French Polynesia and its 118 islands

French Polynesia comprises 118 islands, all of them magnificent. These islands are divided into five archipelagos: the Marquises, the Australes, the Iles de la Société, Tuamotu and Gambier. Wherever you go, you will feel as though you have reached Eden and time has stopped.
For the most part, the islands are high and surrounded by lagoons. Between them there are "motu", islets formed from sand and coral. The beaches can be of light or dark sand and are lined with coconut palms. There is lush vegetation in the heart of the islands. You will find many waterfalls pouring out of the high rocks to form natural pools. You can walk among the giant hibiscus and the tiaré flower with their spellbinding perfume. The capital of French Polynesia is the city of Papeete on the island of Tahiti. If time is short, begin with a visit to Tahiti, then move on the Moorea and the unmissable Bora Bora which delights everyone who sees it. Even so, to make the most of your visit to the ends of the earth, take a sufficiently long holiday to allow you to see the Society Islands and the Tuamotu atolls. Air France offers several flights to French Polynesia. Before you leave, don't forget to check the entry requirements.

Visiting the islands of French Polynesia

If you begin with a visit to Tahiti, you will be able to see the Gauguin museum, the Punaauia Ethnography Museum, the Botanic Garden and the Toaroto and Papehue beaches. Lose yourself in the Marquises islands with their rugged landscapes, cliffs and wild coasts located at the end of the earth. It is best to hire an all-terrain vehicle if you want to visit the interior of the islands. In the Leeward Islands, you will discover calm landscapes where you can bathe in a warm lagoon or catch a few multi-coloured fish. Don't forget to visit Bora Bora considered by most visitors to be the most beautiful island in French Polynesia. So many marvellous sites brought within reach by a regular Air France flight .

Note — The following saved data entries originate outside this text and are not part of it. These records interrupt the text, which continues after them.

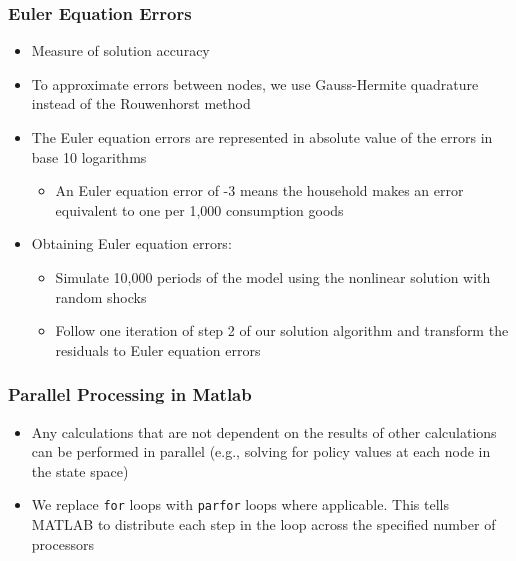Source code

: \documentclass[11pt]{beamer}
\begin{document}
\begin{frame}\frametitle{Euler Equation Errors}
\begin{itemize}\setlength{\itemsep}{8pt}
\item Measure of solution accuracy
\item To approximate errors between nodes, we use Gauss-Hermite quadrature instead of the Rouwenhorst method %
\item The Euler equation errors are represented in absolute value of the errors in base 10 logarithms
\begin{itemize}\setlength{\itemsep}{2pt}
\item An Euler equation error of -3 means the household makes an error equivalent to one per 1,000 consumption goods
\end{itemize}
\item Obtaining Euler equation errors:
\begin{itemize}\setlength{\itemsep}{2pt}
\item Simulate 10,000 periods of the model using the nonlinear solution with random shocks 
\item Follow one iteration of step 2 of our solution algorithm and transform the residuals to Euler equation errors
\end{itemize}
\end{itemize}
\end{frame}



\begin{frame}\frametitle{Parallel Processing in Matlab}

\begin{itemize}\setlength{\itemsep}{14pt}
  \item Any calculations that are not dependent on the results of other calculations can be performed in parallel (e.g., solving for policy values at each node in the state space)
  \item We replace \texttt{for} loops with \texttt{parfor} loops where applicable. This tells MATLAB to distribute each step in the loop across the specified number of processors
\end{itemize}

\end{frame}
\end{document}
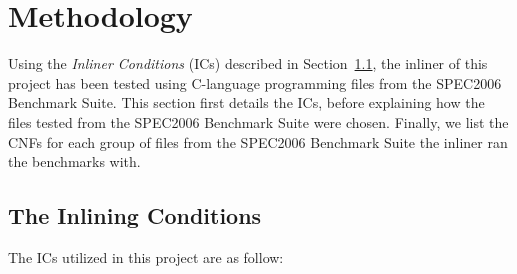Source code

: 
\clearpage
\section{Methodology}
\label{sec:methodology}

Using the \textit{Inliner Conditions} (ICs) described in
Section~\ref{sub:meth:inlining_conditions}, the inliner of this project has been
tested using C-language programming files from the SPEC2006 Benchmark Suite.
This section first details the ICs, before explaining how the files tested from
the SPEC2006 Benchmark Suite were chosen. Finally, we list the CNFs for each
group of files from the SPEC2006 Benchmark Suite the inliner ran the benchmarks
with.

\subsection{The Inlining Conditions}
\label{sub:meth:inlining_conditions}

The ICs utilized in this project are as follow:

French Polynesia's culinary specialities

One of French Polynesia's culinary specialities is raw fish. Perfectly fresh, it is marinated in a mixture of lemon juice, coconut milk, with finely chopped onions, tomato, garlic and chives. Suckling pig also has pride of place on a traditional Tahitian menu. Fafa is an excellent dish made from chicken and coconut. On many of the islands, Uru, the fruit of the breadfruit tree, is served grilled over a wood fire. In the cake shops, you can try poe, a pudding made from banana, vanilla and coconut milk.